When you're working toward a big goal, progress isn't always smooth. If you're lucky, though, the breakthroughs outpace the setbacks, even if it's sometimes a close call. For Alaskan wilderness protection, this week produced a breakthrough that's been a long time coming. President Obama will recommend that Congress designate over 12 million acres of Alaska's Arctic National Wildlife Refuge as wilderness, including 1.52 million acres of the coastal plain.

Unfortunately, there's a greater chance the Yankees will switch to field hockey than that the current Congress will act on the wilderness designation. Even so, the Interior Department has said that it will now manage these lands as if they were officially wilderness, which means no oil and gas leasing.

Of course, "unofficially," these lands have been wilderness for millions of years and -- as long as they remain off limits to oil and gas drilling -- they will stay that way. This is one of the situations where, really, all we have to do is not mess things up.

Last year, I got to experience the wildness of the Arctic National Wildlife Refuge firsthand. Someone said that John Muir wrote in one of his journals that you shouldn't visit Alaska for the first time as a young man because you'll never be satisfied with any other place as long as you live. Maybe that's why Muir kept going back there in his later years. As for me, my conception of wilderness had to be completely recalibrated after spending a week in the Refuge. It truly is an incredible place, but the single most amazing thing about it may be that after so many decades we still have not established permanent protection for this unique and irreplaceable national treasure.

Ultimately, that protection will happen, though -- and not just because the American people know the value of real wilderness. It will happen because we can see an end to the threat of unrestrained fossil fuel development. Between the rise of clean renewable energy and the recognition that we must leave at least four-fifths of known fossil fuel reserves in the ground if we want to limit climate disruption, the window is closing on the threat of a drilling disaster in the Arctic.

It hasn't shut yet, though. In fact, hard on the heels of releasing the very good news about the Arctic Refuge, the Obama administration also delivered a setback for the Arctic. It announced that it plans to open some new areas off the Alaskan and Atlantic coasts to oil and gas leasing (while also putting some areas of the Beaufort and Chukchi Seas off-limits). That's bad news for the Atlantic Coast and decidedly mixed news for the Arctic and its wildlife. It's also directly at odds with the president's climate goals.
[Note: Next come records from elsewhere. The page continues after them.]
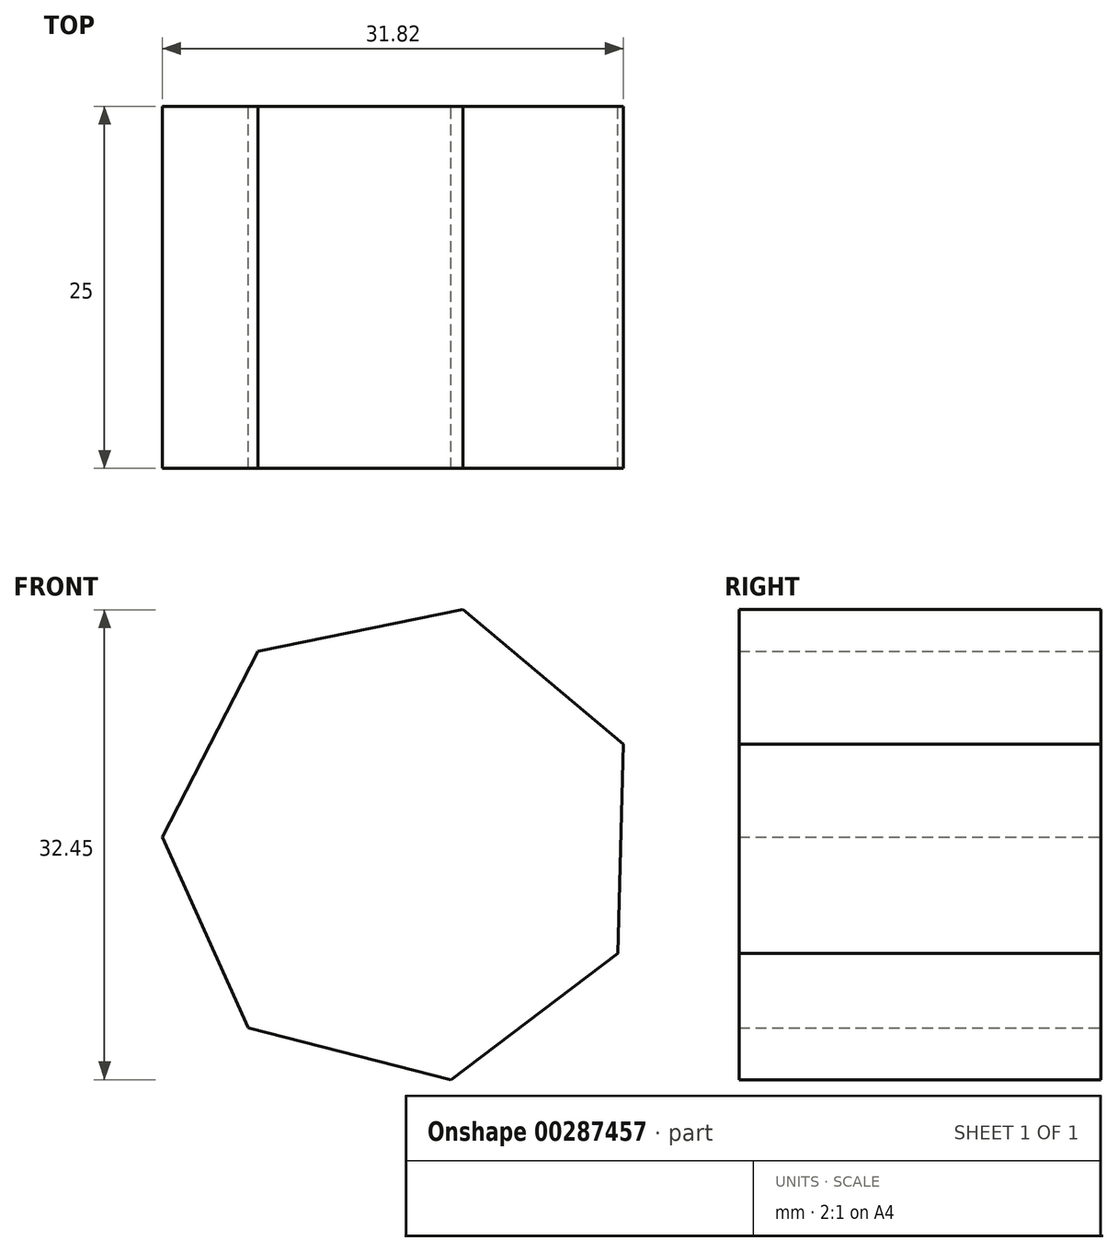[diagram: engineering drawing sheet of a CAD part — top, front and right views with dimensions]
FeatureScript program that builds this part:
annotation { "Feature Type Name" : "Feature", "Feature Type Description" : "" }
export const myFeature = defineFeature(function(context is Context, id is Id, definition is map)
    precondition{}
    {
        {
            var Q0;
            Q0=qCreatedBy(makeId("Front.planeOp"),FACE);
            var sketch = newSketch(context, id + "F0", { "sketchPlane" : qUnion([Q0])});
            skCircle(sketch, "E0.cCircle", {"center": v(0, 0) * mm, "radius": 15 * mm, "construction": true});
            skLineSegment(sketch, "E0.0", {"start": v(4.1, 16.13) * mm, "end": v(15.18, 6.85) * mm});
            skLineSegment(sketch, "E0.1", {"start": v(15.18, 6.85) * mm, "end": v(14.81, -7.6) * mm});
            skLineSegment(sketch, "E0.2", {"start": v(14.81, -7.6) * mm, "end": v(3.3, -16.32) * mm});
            skLineSegment(sketch, "E0.3", {"start": v(3.3, -16.32) * mm, "end": v(-10.7, -12.75) * mm});
            skLineSegment(sketch, "E0.4", {"start": v(-10.7, -12.75) * mm, "end": v(-16.64, 0.42) * mm});
            skLineSegment(sketch, "E0.5", {"start": v(-16.64, 0.42) * mm, "end": v(-10.05, 13.27) * mm});
            skLineSegment(sketch, "E0.6", {"start": v(-10.05, 13.27) * mm, "end": v(4.1, 16.13) * mm});
            skPoint(sketch, "E0.0.midPoint", {"position": v(9.64, 11.49) * mm});
            skSolve(sketch);
        }
        {
            var Q0;
            Q0=makeQuery(id+"F0.imprint","IMPRINT",FACE,{"disambiguationData":[TD([[makeQuery(id+"F0.imprint","IMPRINT",EDGE,{"derivedFrom":sQuery(id+"F0.wireOp",EDGE,"E0.0")}),-1.0]])]});
            extrude(context, id + "F1", {"entities" : qUnion([Q0]), "depth" : 25 * mm});
        }
    });
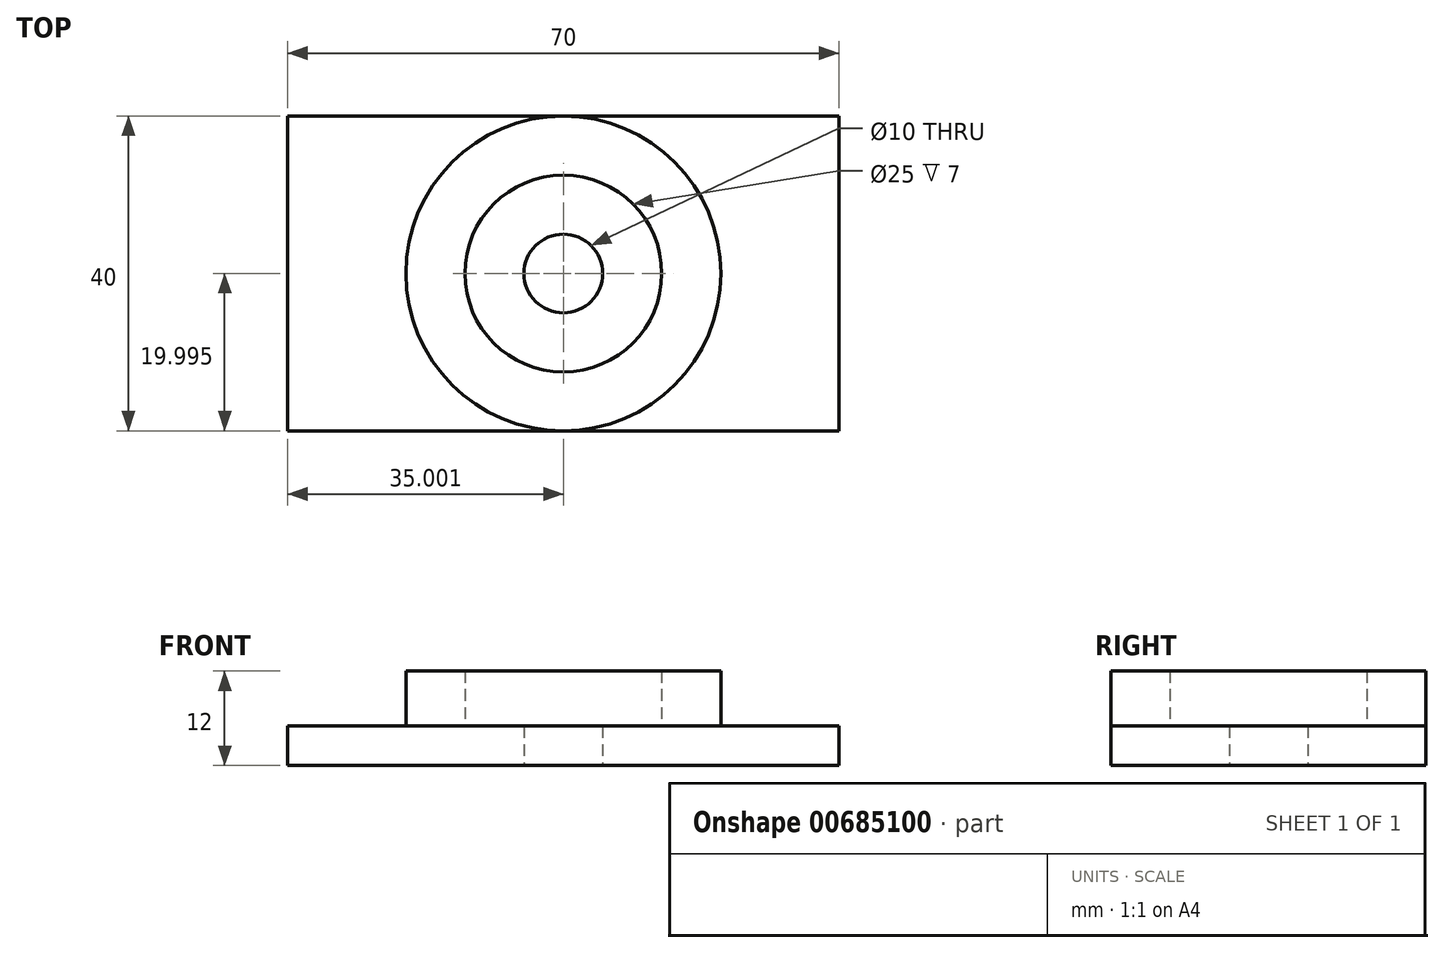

(By the way, this is not the first time the Obama administration has proposed new drilling off the Atlantic coast. A previous proposal was quickly withdrawn after the Deepwater Horizon blowout in the Gulf of Mexico caused what Obama himself called "the worst environmental disaster America has ever faced." Did it really take only five years to decide we're ready to risk another one?)

Clearly, even though President Obama wants climate action to be one of his presidency's chief legacies, he's not yet ready to base his policies on the reality of what actually needs to be done. In this case, he has taken two big steps forward with the Arctic National Wildlife Refuge (which has enraged his opponents) and then followed up with an ill-advised step backward on offshore drilling (which, ironically, has enraged those same opponents). Yes, that counts as progress, and the good news is still very good. Still, it's frustrating to see this president settle for good when great is what we need so badly.